**Task prompt**
After finding the line with "shows no significant" in the entries below, retype exactly each line from there through the line with "show no significant", including that final line.

(Collection entries)
■ ■ ■

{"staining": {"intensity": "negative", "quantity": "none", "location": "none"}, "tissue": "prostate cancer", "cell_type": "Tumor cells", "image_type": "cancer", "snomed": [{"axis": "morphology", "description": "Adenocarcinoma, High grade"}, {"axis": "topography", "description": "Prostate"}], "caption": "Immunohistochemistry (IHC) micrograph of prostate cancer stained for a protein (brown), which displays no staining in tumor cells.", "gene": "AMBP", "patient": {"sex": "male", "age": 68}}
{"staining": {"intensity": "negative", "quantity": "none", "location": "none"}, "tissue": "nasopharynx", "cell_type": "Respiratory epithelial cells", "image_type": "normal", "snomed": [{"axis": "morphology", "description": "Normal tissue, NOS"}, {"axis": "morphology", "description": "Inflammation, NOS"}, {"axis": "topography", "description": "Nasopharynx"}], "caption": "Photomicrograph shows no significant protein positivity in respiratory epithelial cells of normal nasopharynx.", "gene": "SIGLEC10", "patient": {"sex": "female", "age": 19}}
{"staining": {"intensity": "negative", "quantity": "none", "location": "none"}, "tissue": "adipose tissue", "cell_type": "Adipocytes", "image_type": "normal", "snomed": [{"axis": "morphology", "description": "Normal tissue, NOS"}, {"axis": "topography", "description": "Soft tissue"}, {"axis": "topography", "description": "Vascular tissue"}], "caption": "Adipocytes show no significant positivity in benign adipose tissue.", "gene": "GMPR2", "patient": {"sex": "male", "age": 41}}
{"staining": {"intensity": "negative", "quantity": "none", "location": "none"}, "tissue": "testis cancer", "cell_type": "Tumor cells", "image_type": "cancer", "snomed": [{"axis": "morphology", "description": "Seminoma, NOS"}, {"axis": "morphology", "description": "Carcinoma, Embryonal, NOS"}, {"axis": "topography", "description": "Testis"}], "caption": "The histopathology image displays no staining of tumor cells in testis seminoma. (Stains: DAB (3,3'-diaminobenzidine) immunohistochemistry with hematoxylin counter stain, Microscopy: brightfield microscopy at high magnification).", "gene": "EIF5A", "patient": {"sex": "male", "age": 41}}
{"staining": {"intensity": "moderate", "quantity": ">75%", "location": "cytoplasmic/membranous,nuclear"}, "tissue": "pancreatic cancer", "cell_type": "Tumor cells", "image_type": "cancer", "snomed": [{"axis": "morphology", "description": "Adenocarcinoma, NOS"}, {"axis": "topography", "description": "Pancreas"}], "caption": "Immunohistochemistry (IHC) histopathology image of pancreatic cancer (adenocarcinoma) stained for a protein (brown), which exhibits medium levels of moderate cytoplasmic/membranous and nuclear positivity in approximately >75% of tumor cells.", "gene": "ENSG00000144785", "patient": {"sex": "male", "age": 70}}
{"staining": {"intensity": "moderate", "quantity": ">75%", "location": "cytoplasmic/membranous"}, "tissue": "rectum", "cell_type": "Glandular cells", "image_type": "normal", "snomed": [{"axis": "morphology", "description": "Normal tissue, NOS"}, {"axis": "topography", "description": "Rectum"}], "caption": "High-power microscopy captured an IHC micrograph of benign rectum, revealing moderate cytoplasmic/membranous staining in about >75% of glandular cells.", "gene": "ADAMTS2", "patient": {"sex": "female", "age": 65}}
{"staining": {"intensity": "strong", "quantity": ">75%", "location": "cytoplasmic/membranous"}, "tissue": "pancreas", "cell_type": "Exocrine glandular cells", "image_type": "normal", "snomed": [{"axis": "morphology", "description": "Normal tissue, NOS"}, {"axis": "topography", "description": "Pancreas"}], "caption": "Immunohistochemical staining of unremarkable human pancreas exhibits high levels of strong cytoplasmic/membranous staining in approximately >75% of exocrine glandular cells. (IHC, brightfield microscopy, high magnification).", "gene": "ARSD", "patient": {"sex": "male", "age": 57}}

■ ■ ■

**Response**
{"staining": {"intensity": "negative", "quantity": "none", "location": "none"}, "tissue": "nasopharynx", "cell_type": "Respiratory epithelial cells", "image_type": "normal", "snomed": [{"axis": "morphology", "description": "Normal tissue, NOS"}, {"axis": "morphology", "description": "Inflammation, NOS"}, {"axis": "topography", "description": "Nasopharynx"}], "caption": "Photomicrograph shows no significant protein positivity in respiratory epithelial cells of normal nasopharynx.", "gene": "SIGLEC10", "patient": {"sex": "female", "age": 19}}
{"staining": {"intensity": "negative", "quantity": "none", "location": "none"}, "tissue": "adipose tissue", "cell_type": "Adipocytes", "image_type": "normal", "snomed": [{"axis": "morphology", "description": "Normal tissue, NOS"}, {"axis": "topography", "description": "Soft tissue"}, {"axis": "topography", "description": "Vascular tissue"}], "caption": "Adipocytes show no significant positivity in benign adipose tissue.", "gene": "GMPR2", "patient": {"sex": "male", "age": 41}}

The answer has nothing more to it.